The original high-tech projects are all reaching an age where they will have to prove that they can be altered as much as the creators promised, with Rogers' Lloyd's of London making the headlines recently as the owners consider a hotel revamp.

Some of the superstar projects of the genre are highly bespoke and could prove tricky to rework, whereas others such as the Herman Miller Furniture Factory by Terry Farrell and Grimshaw provide proof that highly flexible spaces can be adapted for a variety of purposes – it was transformed into a new campus for Bath Spa University in 2020.

Probably the strongest legacy from high-tech is a desire to work closely and in collaboration with engineers and consultants, most obviously structural, but also services engineers to create the Reyner Banham concept of a 'well tempered' environment. I believe this is one of the key reasons that there is a resurgence of interest in the movement.

With the climate emergency requiring urgent design solutions, it is only by deeply understanding the technical requirements of buildings and listening to expert specialists that we can hope to create a built environment to restore our balance with the natural systems of our world.
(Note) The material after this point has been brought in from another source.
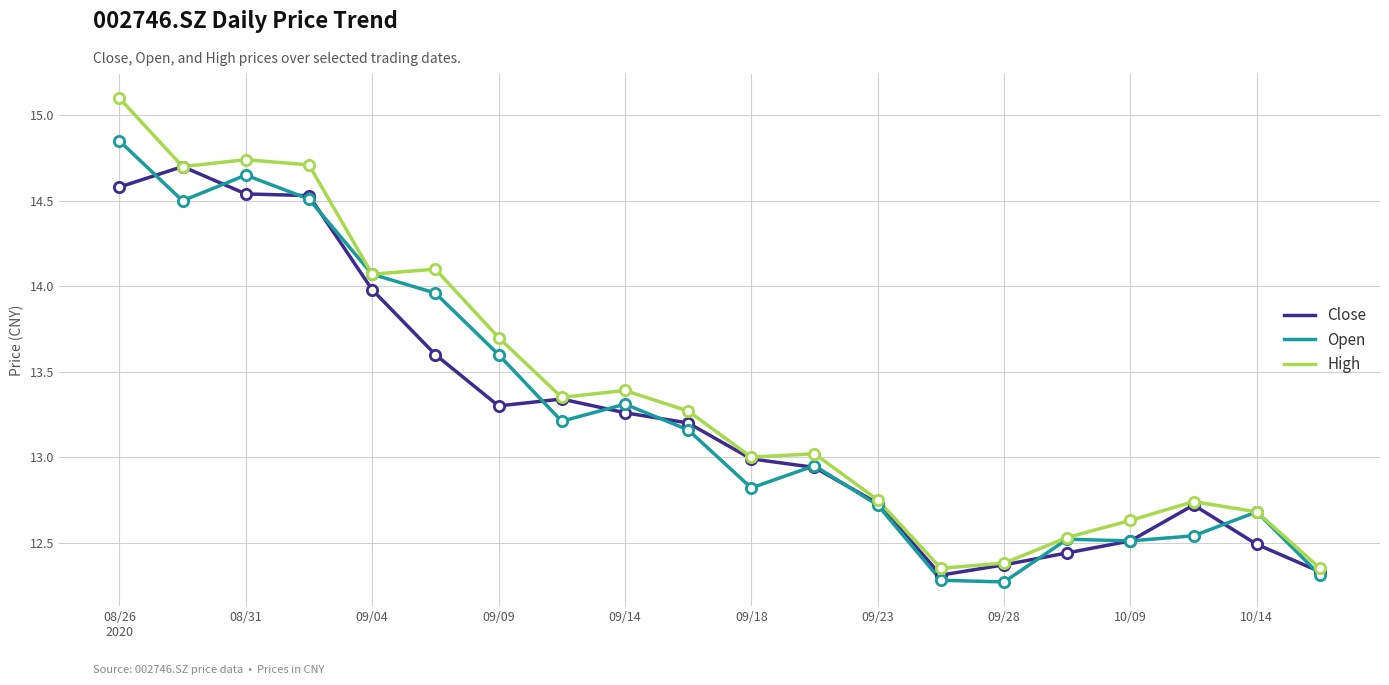

At how many categories does at least one series exceed 12?

20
In fact, many would argue that high-tech's roots are based in a 1960s belief that ecology and technology could work in harmony with one another, as argued by Phineas Harper on Dezeen in 2019.

Front facade of Creative Centre at York St John University
The Creative Centre at York St John University, designed by Tate+Co, "was in many ways a high-tech building". Photo is by Hufton+Crow

There seems a clear way that high-tech can be reinvented to become a truly 21st-century architectural language: working closely with engineers, paring back our buildings to be honest and efficient in their construction, and integrating sensible environmental strategies into the architecture. I personally believe that swapping the original high-tech steel for natural materials like timber, clay and earth will also produce a new way of designing that could be technologically ambitious but with local materiality.
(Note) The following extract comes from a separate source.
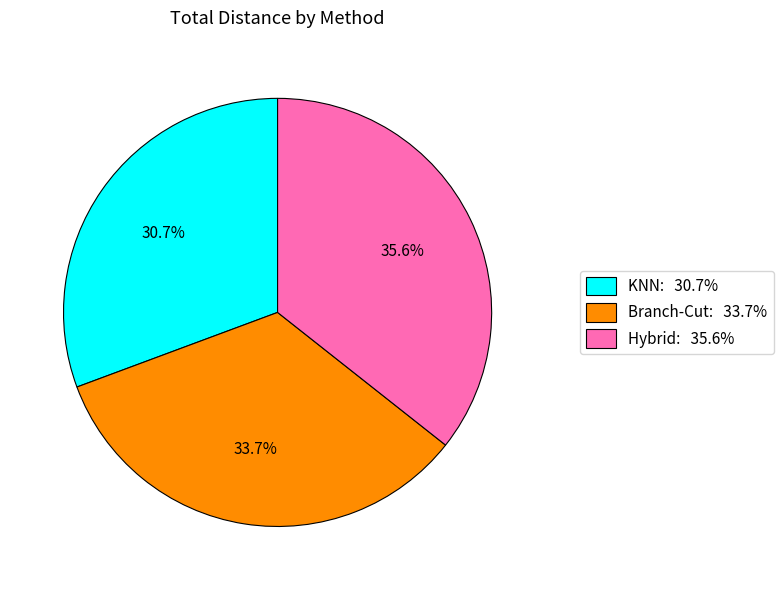

How many slices are in this pie chart?

3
We just finished a new Creative Centre for York St John University and I now realise that the building was in many ways a high-tech building, albeit one with Passivhaus levels of insulation and a timber frame construction. In particular, the built-in adaptability of the teaching areas and the distinct teaching and performance volumes linked by a timber-framed atrium feel like classic high-tech design moves.

High-tech can be reinvented to become a truly 21st-century architectural language

And we can see that high-tech is returning stylistically when we consider small-scale projects like the yellow house in Barcelona by MACH. High-tech even has lessons for retrofit, with potential flexible 'plug-in' upgrade strategies as exemplified by Grimshaw's first ever project, The Service Tower for Student Housing.
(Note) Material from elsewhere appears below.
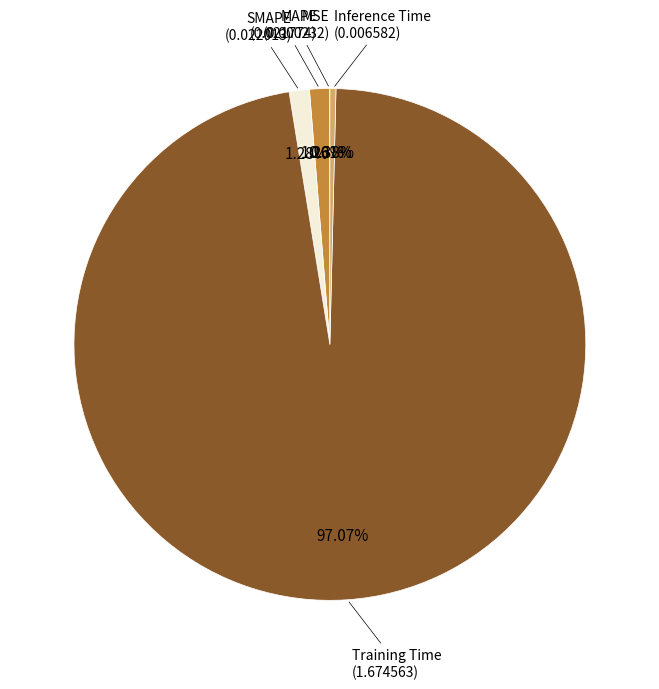

True or false: SMAPE accounts for 1% of the total.

True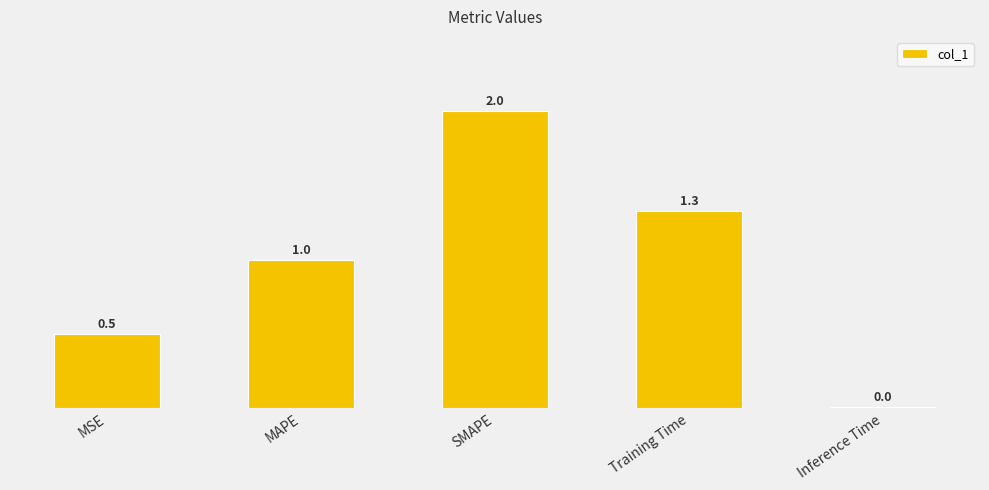

What is the change in value from MSE to SMAPE?

+1.5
The term 'high-tech' was disliked by its originators because they saw themselves as simply the next wave of modernists, but the name has become synonymous with an ideology based on the optimism that technology can provide answers to issues we are facing now and those yet to come. I think we can learn from the founders of this movement and inspire the next generation to create sustainable cities of the future through the appropriate combination of technology and architecture.

Jerry Tate is the founder of London architecture studio Tate+Co, having previously worked at Grimshaw Architects. He has taught at Harvard University and Kansas State University and currently teaches at the Bartlett School of Architecture.